Baucus explains 'train wreck' comment on health care

2013-04-18T18:46:00Z 2014-08-25T06:34:08Z Baucus explains 'train wreck' comment on health careBy MIKE DENNISON Gazette State Bureau The Billings Gazette
April 18, 2013 6:46 pm  • 

HELENA — Sen. Max Baucus, a key architect of the Affordable Care Act, said Thursday that his “train wreck” comment about the health-care law’s implementation was not a condemnation of the law.

Baucus, who made the comment at a Wednesday meeting of the Senate Finance Committee in Washington, D.C., said he was merely saying that many people are confused about the law, and that the Obama administration must do a better job informing people about its benefits.

“This is a good law, but it can’t work if people don’t understand it,” he said in a press release Wednesday after the Finance Committee meeting. “The administration must use every day between now and Oct. 1 to have insurance marketplaces up and running.”

At the meeting, Baucus was addressing U.S. Health and Human Services Secretary Kathleen Sebelius, and said he’s concerned about the public’s lack of understanding of key elements of the law that take effect in October and January.

He said he sees “a huge train wreck coming down” if the public is unaware of the law’s benefits and requirements.

Starting Oct. 1, people without health insurance can sign up to buy policies via an Internet marketplace — and get federal subsidies to help with the purchase, if they’re eligible.

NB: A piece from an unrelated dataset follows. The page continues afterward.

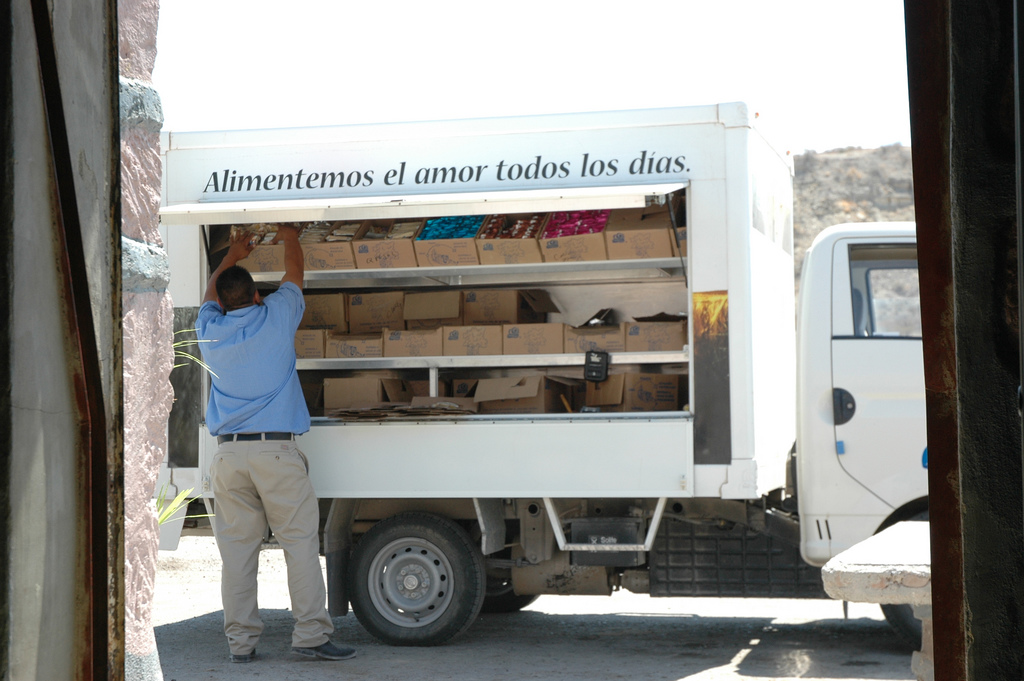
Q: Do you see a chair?
A: No, there are no chairs.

All U.S. citizens are supposed to have insurance by 2014 or face a potential tax penalty.

Baucus said he traveled Montana extensively this month and met with many business owners and people who had questions about how the law works.

Mike Fierberg, a spokesman in Denver for HHS’ Center for Medicare and Medicaid Services, said Thursday his office is planning outreach activities in Montana and other states, and that $600,000 will be available to hire and train “navigators” in Montana to help explain the law.

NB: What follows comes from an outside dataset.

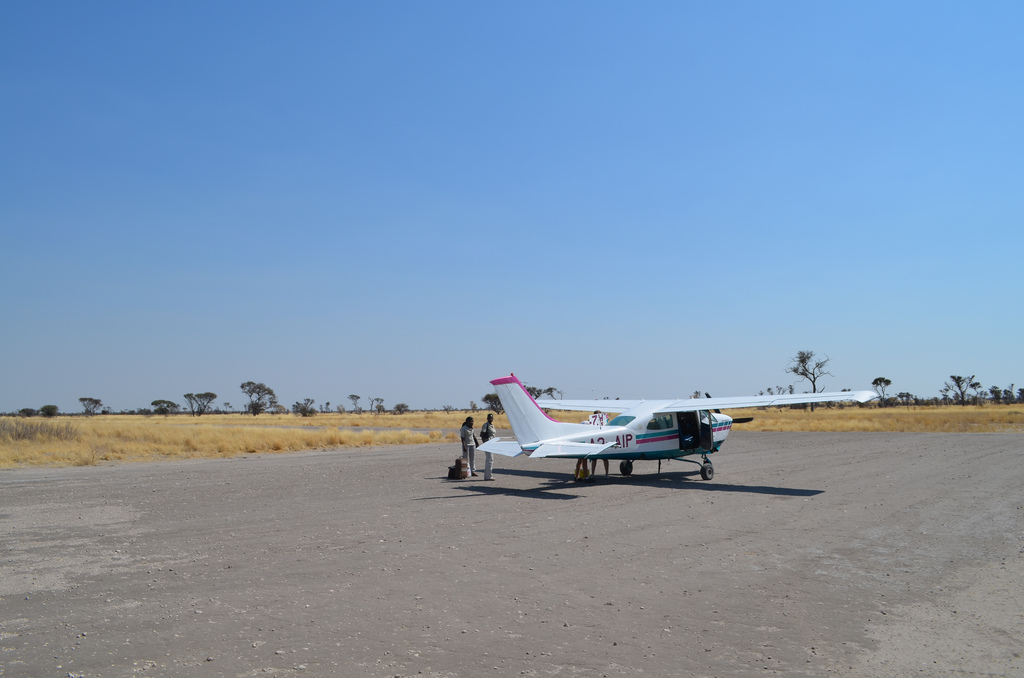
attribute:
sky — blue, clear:
[9, 22, 1014, 353]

Groups will apply to the agency for grants to train navigators, which will travel the state and help people understand how to sign up for health insurance on a new state Internet marketplace, he said.

“We have a lot of people who are going to be eligible, and most don’t know they are eligible, and many of them have no experience with health insurance whatsoever,” Fierberg said. “Education and outreach is going to be very, very important.”

The federal government is building Montana’s Internet health-insurance marketplace, which is supposed to be launched Oct. 1.

“We believe we’re going to be on time, on schedule and that everything will be up and running when it’s supposed to be,” Fierberg said.

State Auditor Monica Lindeen, whose office regulates insurance, also said Thursday her office will do what it can to help health insurers, brokers, insurance agents and consumers — but that her office hasn’t been given any additional resources for that purpose.

Lindeen said she had pushed for the state to build its own insurance Internet marketplace, but the 2011 Legislature rejected that request.

Some Republicans at the Montana Legislature also seized on Baucus’s “train wreck” comments Wednesday and Thursday, as they reiterated their opposition to accepting federal Medicaid money to expand coverage for low-income Montanans.

House Speaker Mark Blasdel, R-Somers, said the comments echo Republicans’ concerns that elements of the federal health-care law won’t work and should be resisted.

But a spokeswoman for Baucus said Thursday he was neither expressing doubts about the law nor suggesting any problems with Medicaid expansion.